If we have a plane wave entering a complex material, how do we know that the wave propagating inside the material will also be a plane wave (which is what has been assumed for the $x$ and $y$ direction)?
Given that the material is anisotropic, how would we know that the transmitted wave will obey Snell's law? In addition, as given, $\psi$ is the same inside and outside of the anisotropic material. But, how do we know that $\psi$ won't change inside the anisotropic material?
The closest I have gotten to obtaining the first equation is by making use of the continuity of the tangential component at the first interface. So we have the following:
$$ \hat{\textbf{z}} \times (\textbf{E}_1 - \textbf{E}) = 0$$
where $\textbf{E} = \textbf{e}_{inc} + \textbf{e}_{ref}$ and $\textbf{E}$ is the field inside the anisotropic material.
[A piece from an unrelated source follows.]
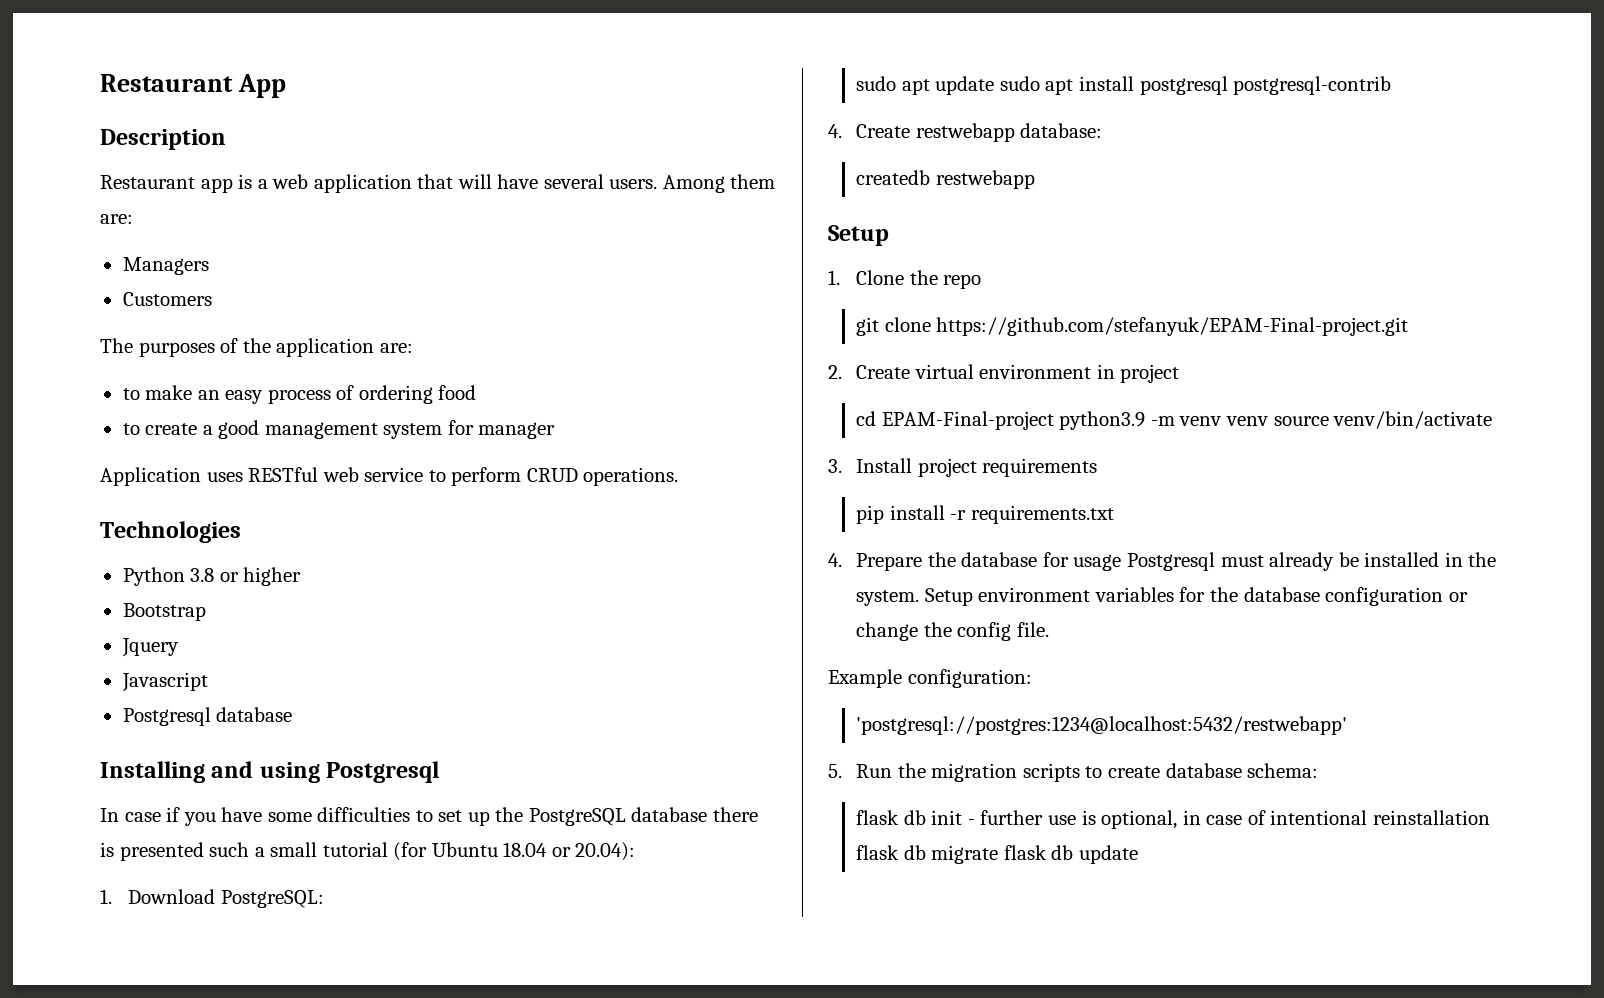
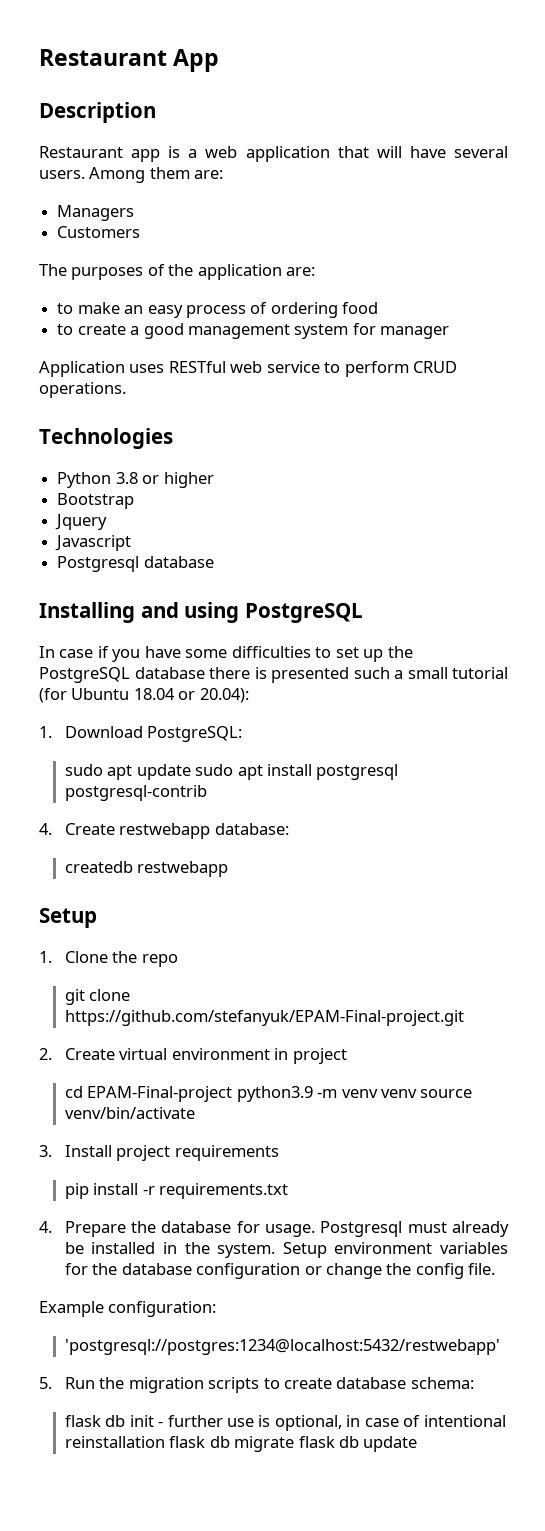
[326,761,440,783] Postgresql -> [244,603,363,623] PostgreSQL
[1073,554,1122,571] usage -> [265,1224,316,1237] usage.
Then we can solve for the $x$ and $y$ component of $\textbf{E}$ at $z = 0$ to obtain
$$ \textbf{e}_{x} = (-a_s \sin \psi - r_s \sin \psi - a_p \cos \theta_{inc} \cos \psi + r_p \cos \theta_{inc} \cos \psi) \exp[i k_0 n_1 ( x \cos \psi + y \sin \psi)]$$
$$ \textbf{e}_{y} = (a_s \cos \psi + r_s \cos \psi - a_p \cos \theta_{inc} \sin \psi + r_p \cos \theta_{inc} \sin \psi) \exp[i k_0 n_1 ( x \cos \psi + y \sin \psi)]$$
But now there is all this junk at the beginning. Not to mention these contain $k_0 n_1$ while the former has $q$ and this doesn't address the $\textbf{e}_{x}$ component.